Preciso ser sunita ou xiita? Não posso ser um sushi?
Assisti hoje ao trailer do documentário “Why Can’t I Be A Sushi” (por que eu não posso ser um sushi, em inglês). A produção, que estreou no Reino Unido, discute as divisões sectárias dentro do islã a partir da perspectiva de duas jovens irmãs de origem iraquiana, uma sunita e a outra xiita. Elas preferem ser “sushi” do que aderir a disputas ideológicas.
O termo “sushi”, que mistura “sunita” e “xiita”, fez algum sucesso em 2014, quando uma fotografia circulou pelas redes sociais retratando uma família segurando mensagens em folhas de papel: a mãe dizia “sou sunita”, o pai afirmava “sou xiita” e a filhota concluía “sou sushi”. Mais tarde, relatos sugeriam que a imagem fosse uma montagem –mas a mensagem já havia cativado uma audiência cansada dos confrontos, por vezes violentos, entre ambas as interpretações do islã.
Essa questão é tema do documentário “Why Can’t I Be a Sushi”, de Hoda Elsoudani. A rede de TV Al Jazeera conversou com ela sobre a produção. Segundo a diretora:
Estive pensando por muitos anos em fazer um filme sobre o conflito entre sunitas e xiitas. Eu mesma sou um “sushi”, no sentido de que eu pego o melhor de ambos os ramos. Eu sentia que as pessoas sempre estavam tentando me empurrar para pertencer a um grupo ou ao outro, e primeira questão era sempre se eu era sunita ou xiita. Quando você responde “sou apenas muçulmano”, não era o suficiente. Isso realmente me incomodava.
Em “Why Can’t I Be a Sushi”, as duas irmãs conversam com outros muçulmanos sobre as tensões sectárias. Elas entrevistam clérigos, por exemplo, e transeuntes. Perguntam quais são as diferenças entre sunitas e xiitas, e por que afinal uma pessoa não pode ser ambos.

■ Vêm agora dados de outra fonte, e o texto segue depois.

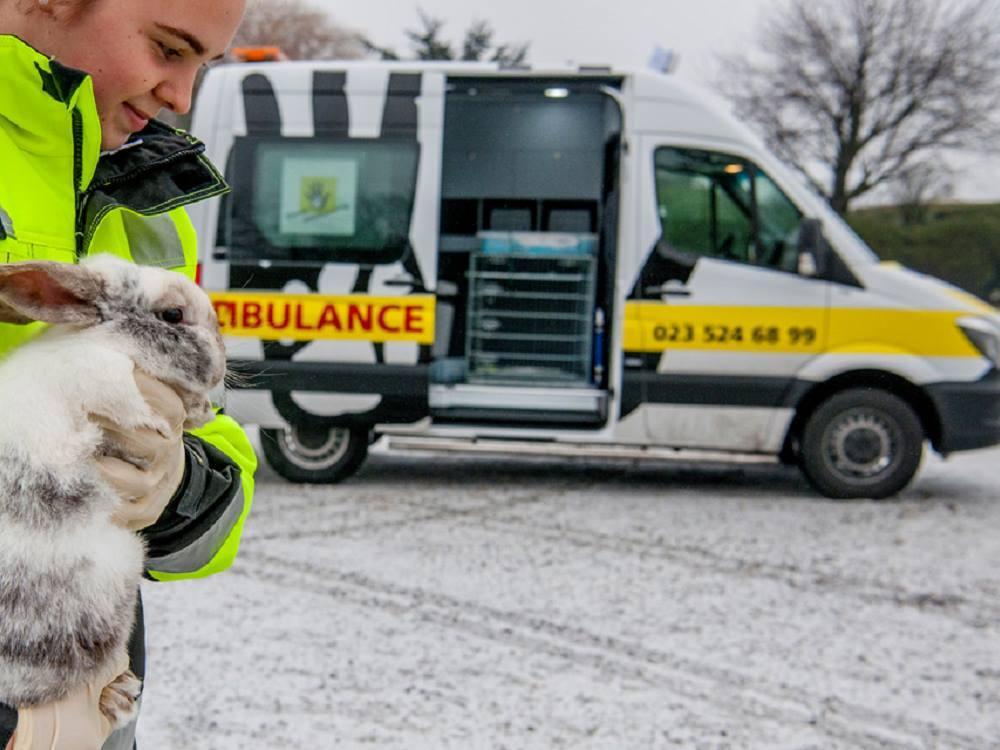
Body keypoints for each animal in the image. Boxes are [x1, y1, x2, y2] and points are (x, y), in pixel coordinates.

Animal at [0, 256, 227, 732]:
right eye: (173, 314)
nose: (220, 364)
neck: (110, 341)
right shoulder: (116, 390)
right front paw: (196, 411)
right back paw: (118, 699)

À plateia, a pergunta pode parecer ingênua. Conflitos políticos levaram, nas últimas décadas, à deterioração das relações entre sunitas e xiitas. Em países com o Iraque, as disputas tomaram a forma de um conflito religioso que remete a disputas históricas entre muçulmanos. Para a organização terrorista Estado Islâmico, por exemplo, xiitas são infiéis e devem ser perseguidos por sua crença.
A contradição entre a visão das duas irmãs e a seriedade da questão é proposital, afirma a diretora à Al Jazeera. Pois:
Eu queria lembrar as pessoas da simplicidade do islã. Sentia que, se eu abordasse essa questão tão complexa e sensível de maneira tão simples, pelos olhos de duas crianças inocentes apesar de maduras, teria um grande impacto no modo de pensar. Isso nos faz refletir sobre nossas ações, comportamentos e padrões de pensamento mais do que se o documentário fosse apresentado por adultos.